Begin Task input

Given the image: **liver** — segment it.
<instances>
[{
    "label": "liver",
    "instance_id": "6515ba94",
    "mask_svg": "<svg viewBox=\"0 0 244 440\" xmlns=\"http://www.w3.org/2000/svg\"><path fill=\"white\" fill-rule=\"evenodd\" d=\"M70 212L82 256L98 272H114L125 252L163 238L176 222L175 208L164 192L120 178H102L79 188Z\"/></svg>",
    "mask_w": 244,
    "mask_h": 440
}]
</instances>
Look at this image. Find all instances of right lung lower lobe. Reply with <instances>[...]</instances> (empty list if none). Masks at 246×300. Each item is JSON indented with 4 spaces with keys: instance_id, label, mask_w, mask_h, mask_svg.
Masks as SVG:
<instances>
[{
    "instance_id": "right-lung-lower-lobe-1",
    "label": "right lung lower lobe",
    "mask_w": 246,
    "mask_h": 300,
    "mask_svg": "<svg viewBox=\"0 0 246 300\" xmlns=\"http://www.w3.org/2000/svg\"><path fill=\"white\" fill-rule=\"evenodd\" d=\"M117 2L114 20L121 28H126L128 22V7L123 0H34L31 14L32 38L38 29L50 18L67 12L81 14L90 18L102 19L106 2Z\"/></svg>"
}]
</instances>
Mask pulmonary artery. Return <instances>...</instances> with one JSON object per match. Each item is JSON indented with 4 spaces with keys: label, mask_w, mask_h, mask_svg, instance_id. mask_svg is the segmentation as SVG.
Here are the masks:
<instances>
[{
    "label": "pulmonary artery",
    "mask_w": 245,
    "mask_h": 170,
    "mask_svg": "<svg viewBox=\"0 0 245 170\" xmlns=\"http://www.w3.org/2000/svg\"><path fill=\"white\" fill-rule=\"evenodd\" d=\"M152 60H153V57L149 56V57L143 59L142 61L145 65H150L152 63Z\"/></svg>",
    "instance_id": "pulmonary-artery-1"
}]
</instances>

End Task input

§ **Aim**
Transcribe every line of the records above, reproducing each character precisely.

§ **Problem solution**
Given the image: **liver** — segment it.
<instances>
[{
    "label": "liver",
    "instance_id": "6515ba94",
    "mask_svg": "<svg viewBox=\"0 0 244 440\" xmlns=\"http://www.w3.org/2000/svg\"><path fill=\"white\" fill-rule=\"evenodd\" d=\"M70 212L82 256L98 272H114L125 252L163 238L176 222L175 208L164 192L120 178H102L79 188Z\"/></svg>",
    "mask_w": 244,
    "mask_h": 440
}]
</instances>
Look at this image. Find all instances of right lung lower lobe. Reply with <instances>[...]</instances> (empty list if none). Masks at 246×300. Each item is JSON indented with 4 spaces with keys: instance_id, label, mask_w, mask_h, mask_svg.
Masks as SVG:
<instances>
[{
    "instance_id": "right-lung-lower-lobe-1",
    "label": "right lung lower lobe",
    "mask_w": 246,
    "mask_h": 300,
    "mask_svg": "<svg viewBox=\"0 0 246 300\" xmlns=\"http://www.w3.org/2000/svg\"><path fill=\"white\" fill-rule=\"evenodd\" d=\"M117 2L114 20L121 28H126L128 22V7L123 0H34L31 14L32 38L38 29L50 18L67 12L81 14L90 18L102 19L106 2Z\"/></svg>"
}]
</instances>
Mask pulmonary artery. Return <instances>...</instances> with one JSON object per match. Each item is JSON indented with 4 spaces with keys: label, mask_w, mask_h, mask_svg, instance_id. mask_svg is the segmentation as SVG.
Here are the masks:
<instances>
[{
    "label": "pulmonary artery",
    "mask_w": 245,
    "mask_h": 170,
    "mask_svg": "<svg viewBox=\"0 0 245 170\" xmlns=\"http://www.w3.org/2000/svg\"><path fill=\"white\" fill-rule=\"evenodd\" d=\"M152 60H153V57L149 56V57L143 59L142 61L145 65H150L152 63Z\"/></svg>",
    "instance_id": "pulmonary-artery-1"
}]
</instances>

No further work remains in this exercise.